This chapter covers Azure Data Factory (ADF) triggers: Scheduled, Tumbling Window, and Event-based. Understanding triggers is essential for automating data pipelines, and the DP-900 exam tests your ability to choose the right trigger type for a given scenario. Expect 2-3 questions on triggers, focusing on their differences, use cases, and configuration. You will need to know when to use each trigger, how they handle dependencies, and how they interact with pipeline parameters.
Jump to a section
Imagine a factory assembly line that produces widgets. You have three ways to start production: (1) A Scheduled trigger is like a wall clock that tells the assembly line to start every day at 9 AM sharp. It doesn't care if raw materials arrived or if the previous batch finished—it just starts at that exact time. (2) A Tumbling window trigger is like a timed conveyor belt that moves a fresh batch of materials onto the line every hour, but it only starts after the previous batch has been fully processed. If the previous batch takes 55 minutes, the next batch starts at minute 60—no overlap. It also remembers if a batch failed and can reprocess it. (3) An Event-based trigger is like a sensor at the loading dock that detects when a new pallet of materials arrives. The moment a pallet is placed, the sensor sends a signal to start the assembly line for that specific batch. No pallet, no production. Each trigger type solves a different scheduling need: time-based, windowed time-based, or event-driven.
What are ADF Triggers?
Triggers in Azure Data Factory are the mechanism that initiates a pipeline run. They define when and why a pipeline should execute. Without triggers, pipelines must be started manually or via API calls. The DP-900 exam expects you to understand three trigger types: Schedule Trigger, Tumbling Window Trigger, and Event-based Trigger (specifically Storage Event and Custom Event triggers). Each has distinct characteristics, scheduling semantics, and best-fit scenarios.
Schedule Trigger
A Schedule Trigger is the simplest. It runs a pipeline on a recurring schedule, similar to a cron job. You define a start time, end time (optional), and recurrence pattern (e.g., every 5 minutes, hourly, daily, weekly). The trigger does not wait for the previous run to finish before starting the next. If a pipeline takes longer than the interval, multiple runs can overlap. This is the default behavior and is acceptable for idempotent pipelines.
Key properties:
- Recurrence: Defined using a cron expression or a visual builder. Minimum interval is 1 minute.
- Start time: The first time the trigger fires.
- End time: Optional. If omitted, the trigger runs indefinitely.
- Time zone: Must be specified. Default is UTC.

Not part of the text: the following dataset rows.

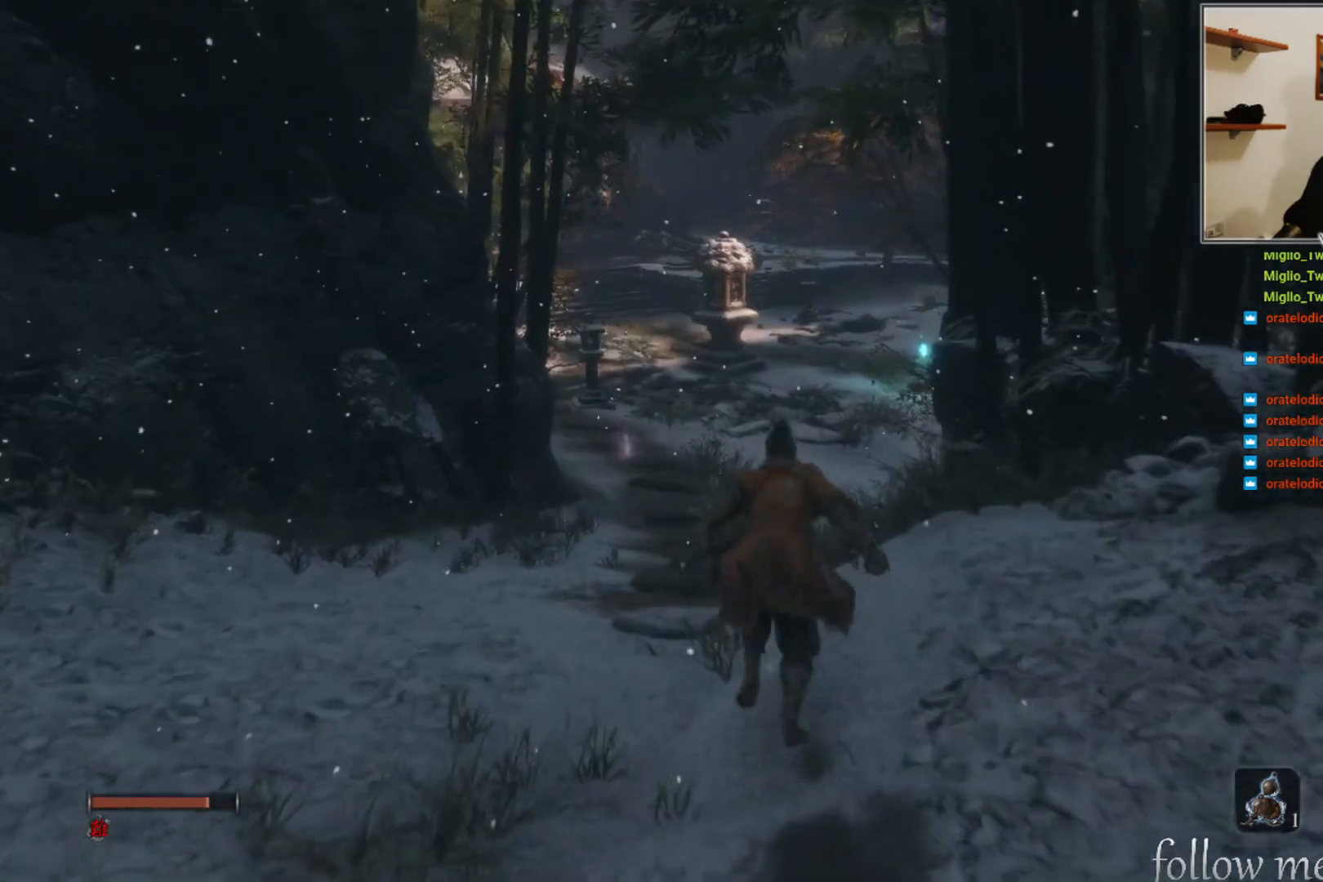
{"buttons": [], "left_stick": "up", "right_stick": "center", "events": [[33, "A", "down"], [433, "A", "up"]]}
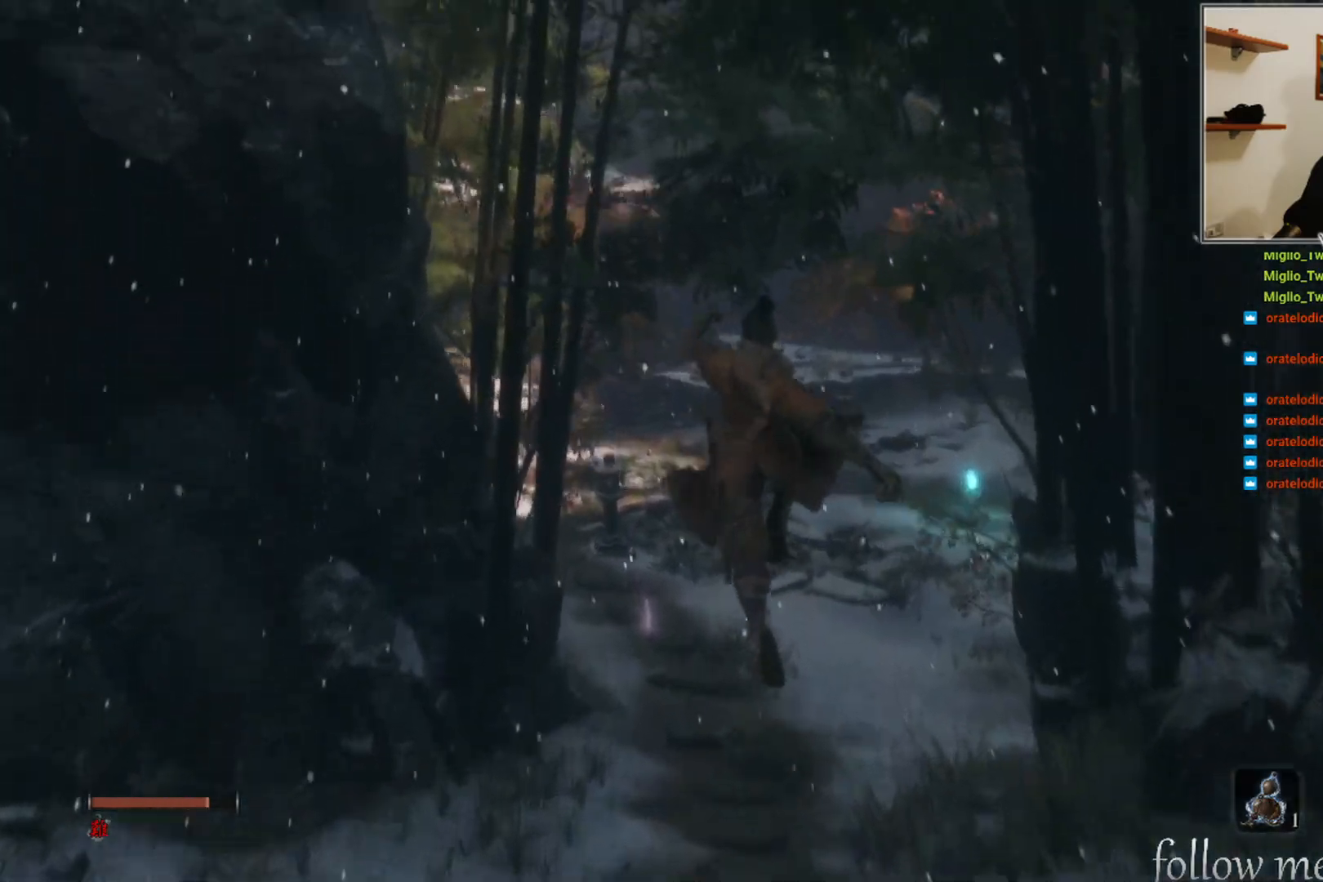
{"buttons": [], "left_stick": "up", "right_stick": "right", "events": [[283, "right_stick", "right"]]}
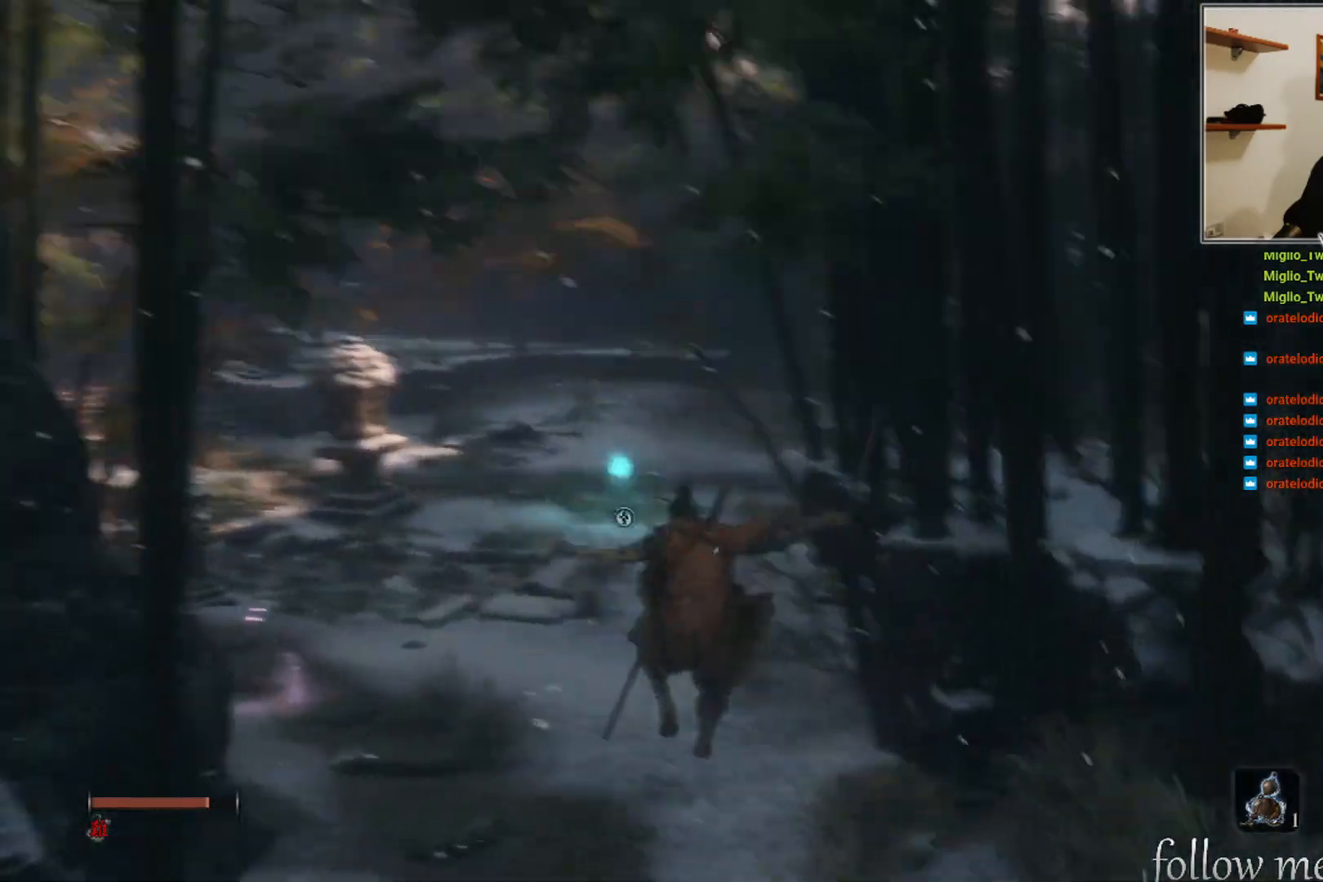
{"buttons": ["A"], "left_stick": "up", "right_stick": "center", "events": [[83, "right_stick", "center"], [483, "A", "down"]]}
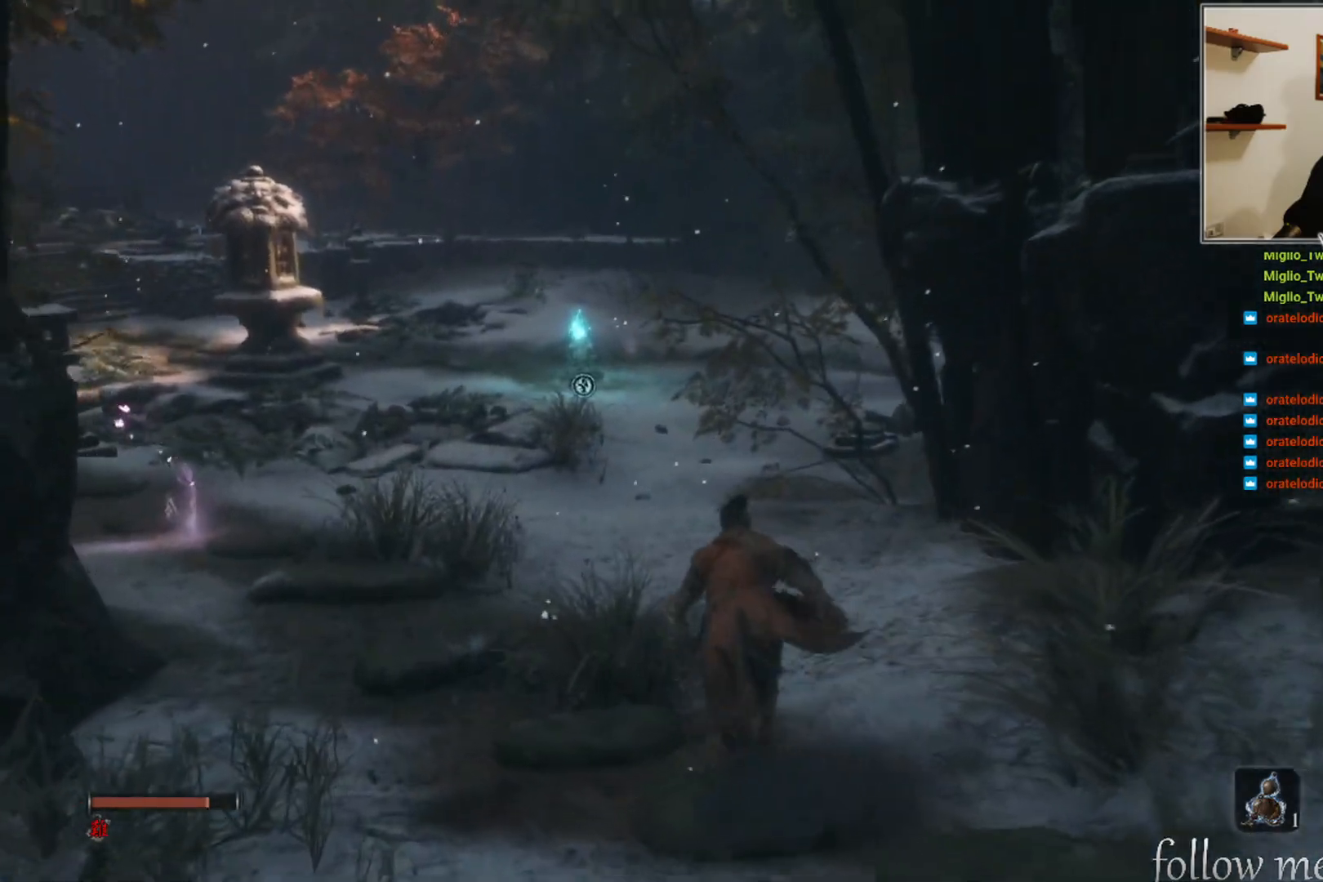
{"buttons": [], "left_stick": "up", "right_stick": "center", "events": [[400, "A", "up"]]}
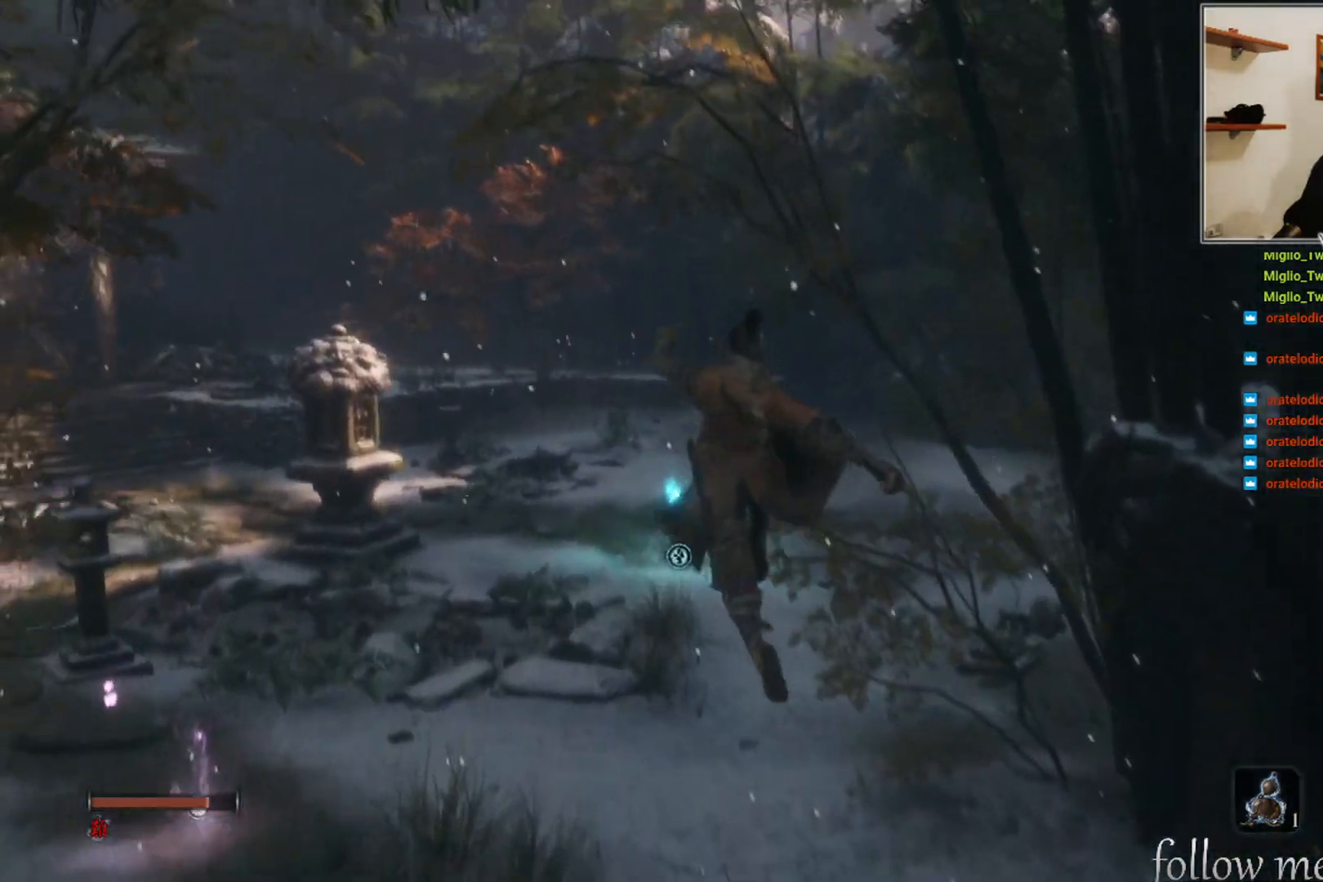
{"buttons": [], "left_stick": "up", "right_stick": "center", "events": []}
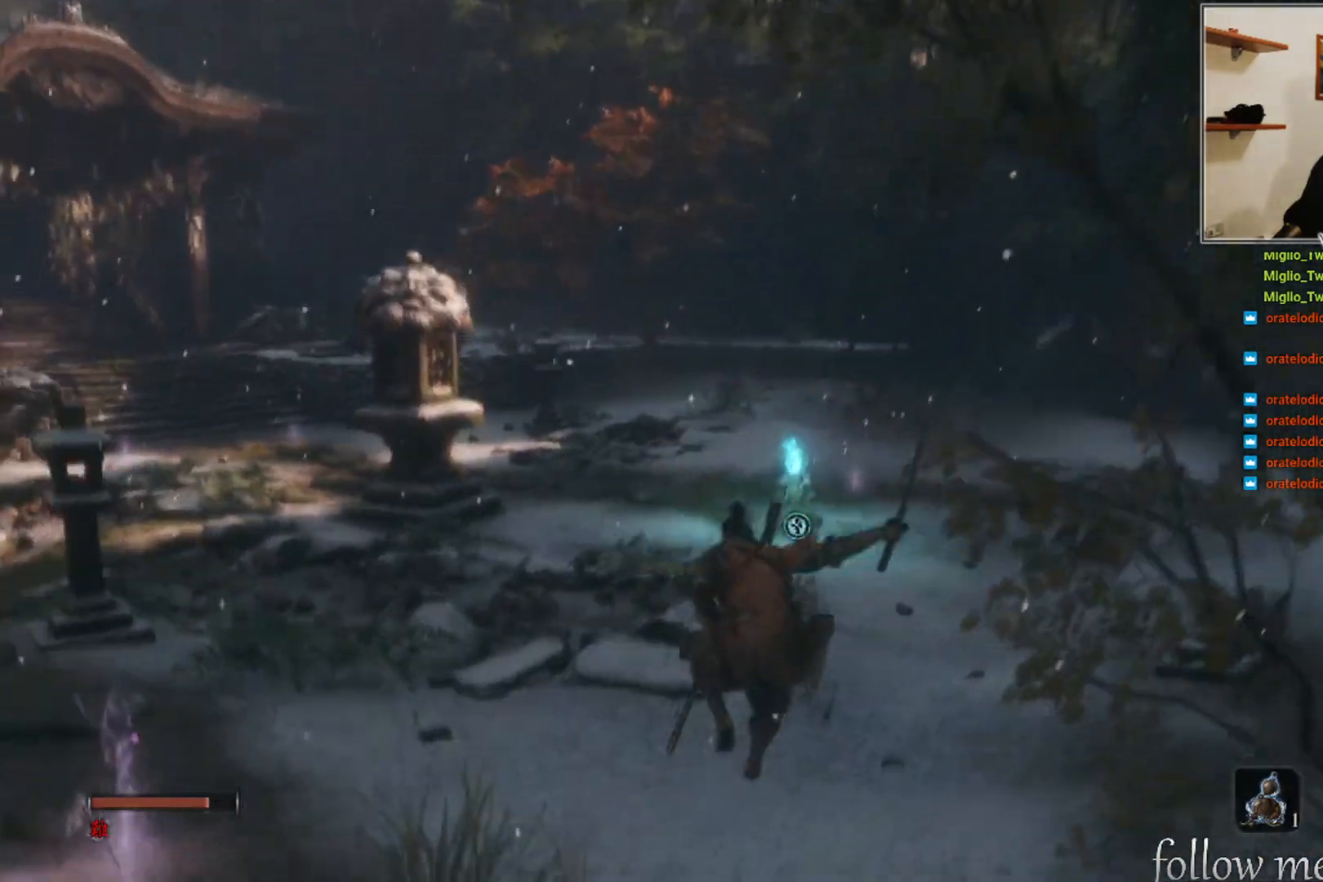
{"buttons": [], "left_stick": "up-left", "right_stick": "center", "events": [[17, "right_stick", "right"], [267, "right_stick", "center"], [300, "left_stick", "up-left"]]}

- Pipeline parameters: Can pass static values or dynamic expressions using @trigger().scheduledTime.
Example cron expression for every 15 minutes: 0 */15 * * * * (seconds, minutes, hours, day of month, month, day of week).
Behavior: - If the pipeline fails, the trigger does not automatically retry. You must configure retry policies on the pipeline activity. - If the trigger is paused, all future runs are skipped. When resumed, it does not backfill missed intervals. - Overlapping runs are allowed. This can cause contention if the pipeline writes to the same resource.
Tumbling Window Trigger
A Tumbling Window Trigger is a stateful trigger that runs pipelines in fixed-size, non-overlapping time intervals (windows). It is designed for scenarios where you need to process data in discrete chunks, such as hourly aggregations. Unlike Schedule Trigger, Tumbling Window ensures that each window runs exactly once and in order. It can also automatically retry failed windows and backfill past windows.
Key properties:
- Window size: Must be between 5 minutes and 14 days. Can be expressed in minutes, hours, or days.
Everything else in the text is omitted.